The Investment Column; Scoot.com

THERE COULDN'T be much clearer evidence of investors getting on and off the Internet bandwagon than the share price chart of Scoot.com, the web-based information provider formerly called Freepages Group. Since floating in 1996 at 14p, the company soared - twice - to over 50p, before crashing back last autumn to briefly touch 16p. The shares closed up 0.5p yesterday at 38p after Scoot reported a 40 per cent fall in pre-tax losses to pounds 6.7m and a disappointing 21 per cent rise in sales to pounds 10.4m. With a market capitalisation of nearly pounds 200m Scoot is trading at a hefty multiple of almost 20 times sales.

Housebroker Collins Stewart forecasts a maiden pounds 5m profit for Scoot's year to September 2001 financial year, by which time annual revenues are expected to hit pounds 50m. Those projected gains are expected to flow from a host of partnerships Scoot has entered into with some of Britain's fastest growing media companies, notably Flextech and the soon-to-launch digital TV platform of Cable & Wireless Communications, and now SkyDigital.

The arrival of these new allies coincides with a revision of Scoot's business model. Previously, Scoot received a fixed fee for listing a business in its regionally segmented databases. Henceforth, whilst it will still receive a fixed fee from service and goods providers to link them with customers, Scoot will also collect a fee for providing sales leads.

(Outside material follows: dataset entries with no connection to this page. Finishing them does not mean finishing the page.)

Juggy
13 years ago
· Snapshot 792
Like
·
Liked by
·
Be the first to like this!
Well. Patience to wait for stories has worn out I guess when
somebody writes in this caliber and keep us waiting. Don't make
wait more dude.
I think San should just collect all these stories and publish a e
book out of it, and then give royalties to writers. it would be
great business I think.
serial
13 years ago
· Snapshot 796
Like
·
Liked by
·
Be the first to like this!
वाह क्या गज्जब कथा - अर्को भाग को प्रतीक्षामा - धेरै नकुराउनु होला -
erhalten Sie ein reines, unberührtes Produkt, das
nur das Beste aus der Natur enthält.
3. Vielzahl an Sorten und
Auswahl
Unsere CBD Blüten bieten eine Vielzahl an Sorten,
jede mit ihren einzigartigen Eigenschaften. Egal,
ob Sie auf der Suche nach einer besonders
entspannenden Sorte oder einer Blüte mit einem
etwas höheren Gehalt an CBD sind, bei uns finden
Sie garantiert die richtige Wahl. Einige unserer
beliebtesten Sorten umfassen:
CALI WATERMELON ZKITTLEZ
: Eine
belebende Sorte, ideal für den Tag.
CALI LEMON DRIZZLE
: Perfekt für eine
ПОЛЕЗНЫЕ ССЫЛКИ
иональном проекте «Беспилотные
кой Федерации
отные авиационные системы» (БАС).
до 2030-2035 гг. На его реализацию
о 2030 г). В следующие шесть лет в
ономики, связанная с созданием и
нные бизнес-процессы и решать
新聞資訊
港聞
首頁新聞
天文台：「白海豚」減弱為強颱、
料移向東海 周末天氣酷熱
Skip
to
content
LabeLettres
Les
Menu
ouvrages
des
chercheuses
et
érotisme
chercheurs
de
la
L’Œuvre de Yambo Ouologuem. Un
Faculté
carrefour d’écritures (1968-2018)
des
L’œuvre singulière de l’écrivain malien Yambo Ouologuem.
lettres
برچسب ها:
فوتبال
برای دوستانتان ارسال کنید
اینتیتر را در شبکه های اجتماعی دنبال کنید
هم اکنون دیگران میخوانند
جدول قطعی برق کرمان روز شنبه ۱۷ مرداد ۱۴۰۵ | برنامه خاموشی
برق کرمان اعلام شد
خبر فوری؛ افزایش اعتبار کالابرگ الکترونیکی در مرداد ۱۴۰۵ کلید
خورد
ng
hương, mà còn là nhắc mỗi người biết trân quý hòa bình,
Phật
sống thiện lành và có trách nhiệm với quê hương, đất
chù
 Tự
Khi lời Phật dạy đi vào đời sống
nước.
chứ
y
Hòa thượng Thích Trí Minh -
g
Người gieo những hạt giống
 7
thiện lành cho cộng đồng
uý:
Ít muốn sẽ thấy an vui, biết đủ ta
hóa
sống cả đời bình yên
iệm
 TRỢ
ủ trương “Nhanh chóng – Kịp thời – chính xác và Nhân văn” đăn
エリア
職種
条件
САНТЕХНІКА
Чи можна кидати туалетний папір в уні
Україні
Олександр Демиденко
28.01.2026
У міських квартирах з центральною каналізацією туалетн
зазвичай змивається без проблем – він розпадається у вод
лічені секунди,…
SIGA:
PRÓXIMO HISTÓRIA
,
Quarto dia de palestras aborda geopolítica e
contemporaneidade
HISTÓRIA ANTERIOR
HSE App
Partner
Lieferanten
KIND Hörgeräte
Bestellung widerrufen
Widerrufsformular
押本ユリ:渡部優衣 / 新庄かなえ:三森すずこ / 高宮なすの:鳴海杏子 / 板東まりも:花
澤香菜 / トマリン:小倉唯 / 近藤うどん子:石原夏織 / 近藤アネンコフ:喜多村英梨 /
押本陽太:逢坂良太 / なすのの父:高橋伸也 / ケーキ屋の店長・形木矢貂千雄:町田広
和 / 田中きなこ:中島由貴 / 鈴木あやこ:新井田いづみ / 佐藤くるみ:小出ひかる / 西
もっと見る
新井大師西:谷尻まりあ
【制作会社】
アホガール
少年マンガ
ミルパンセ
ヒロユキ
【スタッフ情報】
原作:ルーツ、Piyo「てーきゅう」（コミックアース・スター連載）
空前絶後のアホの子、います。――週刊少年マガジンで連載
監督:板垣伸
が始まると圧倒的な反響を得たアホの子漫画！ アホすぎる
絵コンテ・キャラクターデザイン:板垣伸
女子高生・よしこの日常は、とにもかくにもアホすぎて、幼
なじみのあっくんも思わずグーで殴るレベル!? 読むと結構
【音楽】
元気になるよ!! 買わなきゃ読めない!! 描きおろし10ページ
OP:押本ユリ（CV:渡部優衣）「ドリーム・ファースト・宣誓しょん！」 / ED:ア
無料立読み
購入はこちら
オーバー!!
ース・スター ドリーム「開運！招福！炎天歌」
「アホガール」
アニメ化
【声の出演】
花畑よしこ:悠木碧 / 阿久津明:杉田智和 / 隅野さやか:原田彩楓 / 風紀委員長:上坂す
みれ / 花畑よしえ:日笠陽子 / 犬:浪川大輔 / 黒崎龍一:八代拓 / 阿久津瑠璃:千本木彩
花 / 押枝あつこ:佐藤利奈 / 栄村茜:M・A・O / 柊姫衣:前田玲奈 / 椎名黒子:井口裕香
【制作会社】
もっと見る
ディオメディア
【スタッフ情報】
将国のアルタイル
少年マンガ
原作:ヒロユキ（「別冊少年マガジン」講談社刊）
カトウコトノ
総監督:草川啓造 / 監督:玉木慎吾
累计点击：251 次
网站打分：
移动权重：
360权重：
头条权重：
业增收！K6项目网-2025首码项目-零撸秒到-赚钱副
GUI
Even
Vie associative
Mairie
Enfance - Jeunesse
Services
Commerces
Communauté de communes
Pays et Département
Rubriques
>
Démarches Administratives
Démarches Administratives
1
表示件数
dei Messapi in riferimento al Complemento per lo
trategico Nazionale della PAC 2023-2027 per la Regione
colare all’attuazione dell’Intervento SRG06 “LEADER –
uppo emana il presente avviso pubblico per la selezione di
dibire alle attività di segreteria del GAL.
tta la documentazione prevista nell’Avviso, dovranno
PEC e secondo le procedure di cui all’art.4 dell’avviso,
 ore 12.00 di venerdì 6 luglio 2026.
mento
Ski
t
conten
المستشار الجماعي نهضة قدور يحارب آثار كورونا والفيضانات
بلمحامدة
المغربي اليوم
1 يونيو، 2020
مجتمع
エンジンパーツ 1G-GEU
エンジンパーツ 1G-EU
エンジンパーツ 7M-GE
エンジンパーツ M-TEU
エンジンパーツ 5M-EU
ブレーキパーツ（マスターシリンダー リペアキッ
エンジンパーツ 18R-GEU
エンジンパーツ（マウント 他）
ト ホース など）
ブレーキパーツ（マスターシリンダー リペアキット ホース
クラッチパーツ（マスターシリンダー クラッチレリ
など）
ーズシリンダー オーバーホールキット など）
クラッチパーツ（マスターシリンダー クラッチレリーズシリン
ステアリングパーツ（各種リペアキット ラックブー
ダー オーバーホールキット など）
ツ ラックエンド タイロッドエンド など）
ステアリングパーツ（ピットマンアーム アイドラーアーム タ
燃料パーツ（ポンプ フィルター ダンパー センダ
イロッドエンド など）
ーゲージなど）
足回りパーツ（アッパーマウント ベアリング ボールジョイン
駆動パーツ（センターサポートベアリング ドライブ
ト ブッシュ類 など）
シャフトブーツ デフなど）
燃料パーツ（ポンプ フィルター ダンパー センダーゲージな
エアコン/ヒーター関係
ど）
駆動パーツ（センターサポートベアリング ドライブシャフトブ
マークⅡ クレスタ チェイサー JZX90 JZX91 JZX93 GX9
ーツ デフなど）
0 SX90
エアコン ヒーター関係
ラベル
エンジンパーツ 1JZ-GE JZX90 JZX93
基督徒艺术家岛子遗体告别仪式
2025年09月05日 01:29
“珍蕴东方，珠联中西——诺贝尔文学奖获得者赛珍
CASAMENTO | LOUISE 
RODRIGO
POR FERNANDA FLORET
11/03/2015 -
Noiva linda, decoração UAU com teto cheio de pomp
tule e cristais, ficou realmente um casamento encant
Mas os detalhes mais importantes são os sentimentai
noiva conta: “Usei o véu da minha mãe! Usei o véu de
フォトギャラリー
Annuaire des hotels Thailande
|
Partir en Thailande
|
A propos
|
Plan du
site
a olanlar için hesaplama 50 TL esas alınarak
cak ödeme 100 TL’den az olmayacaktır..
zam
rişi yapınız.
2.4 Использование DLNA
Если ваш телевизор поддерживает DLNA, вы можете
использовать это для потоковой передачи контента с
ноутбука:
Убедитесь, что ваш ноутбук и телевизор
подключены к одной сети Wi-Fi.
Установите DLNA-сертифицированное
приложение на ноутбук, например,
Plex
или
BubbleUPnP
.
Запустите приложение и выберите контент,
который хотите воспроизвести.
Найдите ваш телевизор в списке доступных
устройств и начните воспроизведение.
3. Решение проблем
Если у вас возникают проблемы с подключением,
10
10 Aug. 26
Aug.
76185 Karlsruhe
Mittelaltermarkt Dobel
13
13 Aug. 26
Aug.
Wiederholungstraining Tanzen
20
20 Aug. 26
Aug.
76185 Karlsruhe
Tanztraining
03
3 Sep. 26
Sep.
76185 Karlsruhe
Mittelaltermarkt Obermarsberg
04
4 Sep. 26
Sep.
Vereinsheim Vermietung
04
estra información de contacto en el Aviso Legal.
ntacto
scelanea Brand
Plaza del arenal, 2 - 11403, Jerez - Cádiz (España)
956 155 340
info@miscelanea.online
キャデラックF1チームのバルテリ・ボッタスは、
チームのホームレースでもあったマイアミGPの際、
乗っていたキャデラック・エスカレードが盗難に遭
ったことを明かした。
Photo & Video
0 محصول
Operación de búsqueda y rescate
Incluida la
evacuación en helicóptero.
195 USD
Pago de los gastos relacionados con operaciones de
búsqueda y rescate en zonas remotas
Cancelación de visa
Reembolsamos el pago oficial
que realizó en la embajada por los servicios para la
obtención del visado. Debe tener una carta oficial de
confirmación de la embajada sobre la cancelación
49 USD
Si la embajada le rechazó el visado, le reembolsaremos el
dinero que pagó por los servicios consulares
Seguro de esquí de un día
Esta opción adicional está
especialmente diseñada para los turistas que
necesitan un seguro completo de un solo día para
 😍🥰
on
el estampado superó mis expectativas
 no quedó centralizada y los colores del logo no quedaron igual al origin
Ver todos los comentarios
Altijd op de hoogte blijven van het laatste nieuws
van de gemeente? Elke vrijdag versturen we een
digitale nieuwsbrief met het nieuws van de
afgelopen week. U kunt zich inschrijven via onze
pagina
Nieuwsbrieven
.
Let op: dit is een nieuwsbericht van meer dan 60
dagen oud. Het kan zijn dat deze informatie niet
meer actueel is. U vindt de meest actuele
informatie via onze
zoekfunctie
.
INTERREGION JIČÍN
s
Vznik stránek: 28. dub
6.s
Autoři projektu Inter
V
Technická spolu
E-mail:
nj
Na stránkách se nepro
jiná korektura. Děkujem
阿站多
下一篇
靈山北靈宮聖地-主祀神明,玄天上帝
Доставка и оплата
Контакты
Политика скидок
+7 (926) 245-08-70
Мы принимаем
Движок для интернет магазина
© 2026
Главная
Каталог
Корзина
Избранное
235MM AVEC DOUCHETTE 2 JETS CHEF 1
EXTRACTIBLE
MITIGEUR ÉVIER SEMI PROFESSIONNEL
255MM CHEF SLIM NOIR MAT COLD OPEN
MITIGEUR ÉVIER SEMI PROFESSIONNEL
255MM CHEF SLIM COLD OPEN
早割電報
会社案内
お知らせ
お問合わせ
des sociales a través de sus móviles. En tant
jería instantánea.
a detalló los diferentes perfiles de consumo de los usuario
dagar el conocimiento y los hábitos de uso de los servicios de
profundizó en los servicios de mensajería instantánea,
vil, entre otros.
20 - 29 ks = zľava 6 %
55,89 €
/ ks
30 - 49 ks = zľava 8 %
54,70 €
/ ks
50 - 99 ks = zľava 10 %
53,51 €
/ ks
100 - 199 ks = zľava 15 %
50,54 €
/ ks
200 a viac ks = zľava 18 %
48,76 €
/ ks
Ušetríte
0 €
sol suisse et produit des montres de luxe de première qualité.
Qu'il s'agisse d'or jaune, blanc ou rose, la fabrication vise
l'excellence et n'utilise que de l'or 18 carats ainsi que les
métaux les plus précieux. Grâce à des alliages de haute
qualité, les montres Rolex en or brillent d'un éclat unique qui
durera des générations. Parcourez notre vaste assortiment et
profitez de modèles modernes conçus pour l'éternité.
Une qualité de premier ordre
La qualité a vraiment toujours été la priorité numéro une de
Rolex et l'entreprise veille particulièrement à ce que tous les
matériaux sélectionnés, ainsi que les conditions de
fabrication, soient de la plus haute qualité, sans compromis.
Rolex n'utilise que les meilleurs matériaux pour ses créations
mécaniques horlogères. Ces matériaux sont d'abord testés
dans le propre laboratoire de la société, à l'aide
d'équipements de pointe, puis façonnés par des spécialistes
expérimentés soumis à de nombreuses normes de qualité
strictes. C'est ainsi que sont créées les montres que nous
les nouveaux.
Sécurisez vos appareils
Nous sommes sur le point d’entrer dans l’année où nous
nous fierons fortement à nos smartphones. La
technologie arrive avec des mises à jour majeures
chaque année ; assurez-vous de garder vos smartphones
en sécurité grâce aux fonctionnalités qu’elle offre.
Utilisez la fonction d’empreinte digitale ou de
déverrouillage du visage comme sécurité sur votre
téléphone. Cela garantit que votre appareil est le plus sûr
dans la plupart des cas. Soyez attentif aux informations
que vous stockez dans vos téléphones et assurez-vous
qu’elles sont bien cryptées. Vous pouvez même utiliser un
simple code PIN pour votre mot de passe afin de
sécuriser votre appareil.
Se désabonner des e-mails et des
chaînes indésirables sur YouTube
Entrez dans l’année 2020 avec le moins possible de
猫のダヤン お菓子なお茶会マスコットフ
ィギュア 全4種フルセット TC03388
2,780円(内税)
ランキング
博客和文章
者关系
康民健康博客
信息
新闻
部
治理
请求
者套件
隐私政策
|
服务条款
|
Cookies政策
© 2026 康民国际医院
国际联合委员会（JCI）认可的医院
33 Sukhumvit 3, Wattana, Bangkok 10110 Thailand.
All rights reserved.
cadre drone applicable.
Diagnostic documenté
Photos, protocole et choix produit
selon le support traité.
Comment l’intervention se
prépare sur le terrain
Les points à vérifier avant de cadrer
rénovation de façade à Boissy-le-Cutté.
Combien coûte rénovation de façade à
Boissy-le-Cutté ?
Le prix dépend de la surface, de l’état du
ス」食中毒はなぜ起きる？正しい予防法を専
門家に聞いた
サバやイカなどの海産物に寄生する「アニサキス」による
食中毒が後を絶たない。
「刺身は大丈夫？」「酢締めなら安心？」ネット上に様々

Investing in Scoot certainly isn't for the squeamish. But there's a feeling among some City folk that the company looks like one of the eventual survivors in the fast growth Internet sector. Dealers note that trading has picked up since November and that there is sufficient liquidity for the purposes of most private investors. For those wishing to introduce a share of the Internet revolution into their portfolio, Scoot is a speculative buy.